WHAT THE EXERCISE ASKS:
Reproduce exactly, and only, the lines below from the one containing "31 DE OCTUBRE DE 1517" through the one containing "1. Nuestro Señor".

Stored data
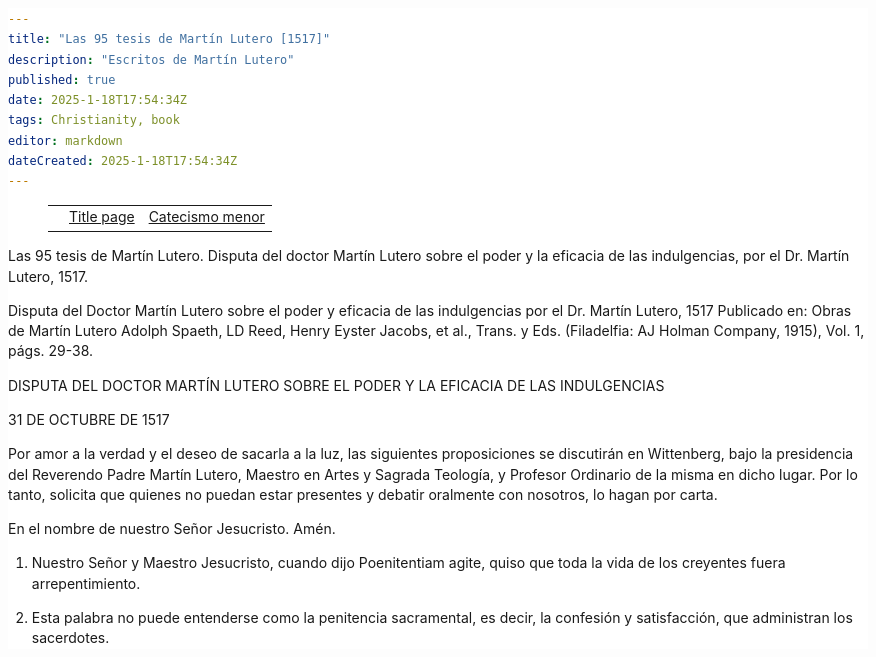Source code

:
 ```yaml
---
title: "Las 95 tesis de Martín Lutero [1517]"
description: "Escritos de Martín Lutero"
published: true
date: 2025-1-18T17:54:34Z
tags: Christianity, book
editor: markdown
dateCreated: 2025-1-18T17:54:34Z
---
```


<figure class="table chapter-navigator">
  <table>
    <tbody>
      <tr>
        <td>
        </td>
        <td>
        <a href="/en/book/Christianity/Writings_of_Martin_Luther">
          <span class="mdi mdi-book-open-variant"></span><span class="pl-2">Title page</span>
        </a>
        </td>
        <td>
        <a href="/en/book/Christianity/Writings_of_Martin_Luther/Small_Catechism">
          <span class="pr-2">Catecismo menor</span><span class="mdi mdi-arrow-right-drop-circle"></span>
        </a>
        </td>
      </tr>
    </tbody>
  </table>
</figure>

Las 95 tesis de Martín Lutero. Disputa del doctor Martín Lutero sobre el poder y la eficacia de las indulgencias, por el Dr. Martín Lutero, 1517.

Disputa del Doctor Martín Lutero sobre el poder y eficacia de las indulgencias por el Dr. Martín Lutero, 1517 Publicado en: Obras de Martín Lutero Adolph Spaeth, LD Reed, Henry Eyster Jacobs, et al., Trans. y Eds. (Filadelfia: AJ Holman Company, 1915), Vol. 1, págs. 29-38.

DISPUTA DEL DOCTOR MARTÍN LUTERO SOBRE EL PODER Y LA EFICACIA DE LAS INDULGENCIAS

31 DE OCTUBRE DE 1517

Por amor a la verdad y el deseo de sacarla a la luz, las siguientes proposiciones se discutirán en Wittenberg, bajo la presidencia del Reverendo Padre Martín Lutero, Maestro en Artes y Sagrada Teología, y Profesor Ordinario de la misma en dicho lugar. Por lo tanto, solicita que quienes no puedan estar presentes y debatir oralmente con nosotros, lo hagan por carta.

En el nombre de nuestro Señor Jesucristo. Amén.

1. Nuestro Señor y Maestro Jesucristo, cuando dijo Poenitentiam agite, quiso que toda la vida de los creyentes fuera arrepentimiento.

2. Esta palabra no puede entenderse como la penitencia sacramental, es decir, la confesión y satisfacción, que administran los sacerdotes.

COMPLETED EXERCISE:
31 DE OCTUBRE DE 1517

Por amor a la verdad y el deseo de sacarla a la luz, las siguientes proposiciones se discutirán en Wittenberg, bajo la presidencia del Reverendo Padre Martín Lutero, Maestro en Artes y Sagrada Teología, y Profesor Ordinario de la misma en dicho lugar. Por lo tanto, solicita que quienes no puedan estar presentes y debatir oralmente con nosotros, lo hagan por carta.

En el nombre de nuestro Señor Jesucristo. Amén.

1. Nuestro Señor y Maestro Jesucristo, cuando dijo Poenitentiam agite, quiso que toda la vida de los creyentes fuera arrepentimiento.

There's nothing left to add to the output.